Core 1:
- Explore-on: How are these poems the same as Robert Frost’s The Road Not Taken, and how are they different?
- The Connection between change and persuasion.
- How do you change someone’s mind?
- With a partner, create a Smart Notebook file that reveals your thinking.
- Include images that represent your ideas.
- Extensions:
- Read your AR book.
Core 2:
- Write-on: How can working on sports writing help to improve other kinds of writing?
- Share out a few sports writing pieces.
- Read and take notes on the next section of “Thou Shalt Not Kill Thy Sentences.”
- How are we going to use this stuff.
- Extensions:
- Read your AR book.
Core 3:
- Write-on: How do plays explore words better than any other writing medium?
- Prepare to perform plays for video camera. (If you require copies of your play, we can make them with the document camera.)
- Which plays could you understand even if the sesquipedalian words were bogging down your understanding?
- What helped you to understand these plays.
- If we have time, what “lotteries” exist in our society? (Which things to we sacrifice for the sake of order and tradition.)
- Extensions:
- Read your AR book.
Core 4:
- Explore-on: How are these poems the same as Robert Frost’s The Road Not Taken, and how are they different?
- Introduce concept of thought exploration and Mind Mining: We are going to use a lot of paper and markers and ideas today. Today is going to be about producing the most ideas. We will worry about the best ideas later. You see, volume has its advantages sometimes. When you produce ideas voluminously, there is this thing that happens in your mind. You stop seeing boundaries and you start making connections. When you are constantly worried about getting a right answer, it is hard to see what isn’t obvious. We need to be able to say things that are divergent, that are connected but not not the same. Get into groups of four or five. Make sure that you are with people who you can work well with and not those who will distract you.
- Brainstorm ideas about change and white down ALL responses.
- What ideas come to mind when you think about change?
- What kinds of things change? What is it about them that changes?
- How do you know when something has changed? What evidence do you look for to determine whether a change has occurred?
- Categorize the ideas that were written down, putting them into groups and giving each group a title.
- How could you categorize these ideas into groups?
- What could you call each group? Why?
- Do all of your changes fall into groups? Might some of them belong in more than one group?
- Is there a different way you might categorize your ideas? What other categories might you use?
- What are some of the characteristics of change, based on the ideas you have written?
- Brainstorm a list of things that do not change.
- What are some things that do not change? What are some things that always seem the same or always happen the same way?
- What evidence or proof do you have that these things do not change?

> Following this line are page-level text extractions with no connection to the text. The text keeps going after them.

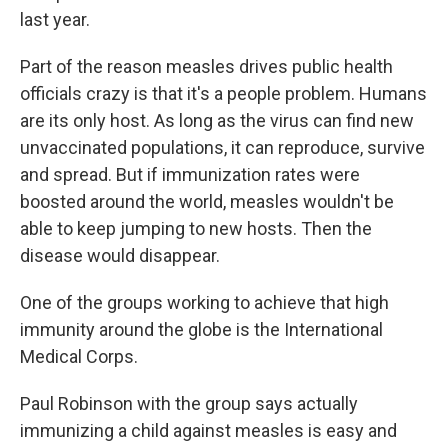
last year.
Part of the reason measles drives public health
officials crazy is that it's a people problem. Humans
are its only host. As long as the virus can find new
unvaccinated populations, it can reproduce, survive
and spread. But if immunization rates were
boosted around the world, measles wouldn't be
able to keep jumping to new hosts. Then the
disease would disappear.
One of the groups working to achieve that high
immunity around the globe is the International
Medical Corps.
Paul Robinson with the group says actually
immunizing a child against measles is easy and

- How might you group the things that do not change? What can you call each of these groups?
- How are the groups of things that do not change similar to or different from the groups of things that do change?

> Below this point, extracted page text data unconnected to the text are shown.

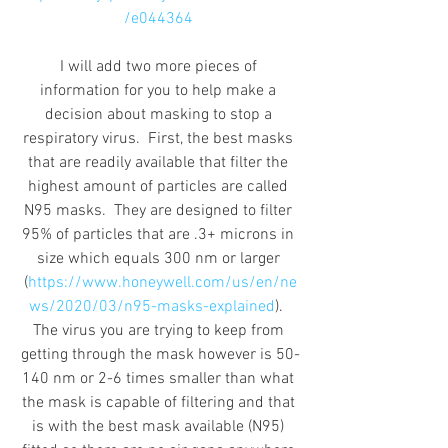
/e044364
I will add two more pieces of 
information for you to help make a 
decision about masking to stop a 
respiratory virus.  First, the best masks 
that are readily available that filter the 
highest amount of particles are called 
N95 masks.  They are designed to filter 
95% of particles that are .3+ microns in 
size which equals 300 nm or larger 
(
https://www.honeywell.com/us/en/ne
ws/2020/03/n95-masks-explained
).  
The virus you are trying to keep from 
getting through the mask however is 50-
140 nm or 2-6 times smaller than what 
the mask is capable of filtering and that 
is with the best mask available (N95)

- Think about the following ideas whether they show change: routines or habits, rules and regulations, table manners, laws, customs of cultures. Explain your answers. If they show change, where would they fit into your categories of changes? If they do not, where would they fit into your categories of things that do not change?
- Make generalizations about change.
- A generalization is something that is always or almost always true. What generalizations can you make about change? Use your examples and categories to guide your thinking, and write several statements that are generalizations about change.
- The Five Generalizations/Truths of change.
- Change is linked to time.
- How is change linked to time?
- Are all changes linked to time in the same way?
- How do some of the changes you listed relate to time?
- Change may be positive or negative.
- What is progress?
- Does change always represent progress?
- How might a change be thought of as both positive and negative?
- Change may be perceived as orderly or random.
- Can we predict change?
- Select specific changes from your list, and describe which aspects of them can be predicted and which are unpredictable.
- Even when we know a change will take place, can we always predict exactly how things will turn out?
- Change is everywhere.
- Does change apply to all areas of our world?
- What are some specific changes which are universal, or happen everywhere, and some specific changes that may apply to only a small area at a given time?
- Change may happen naturally or be caused by people.
- What causes change?
- What influence do people have over changes in nature?
- What influence does nature have over the changes people intended?
- Change is linked to time.
- (Really Number 3) Extensions:
- After all of our work with change today, answer the following question in your writer’s notebook or on your blog: How are change and persuasion related?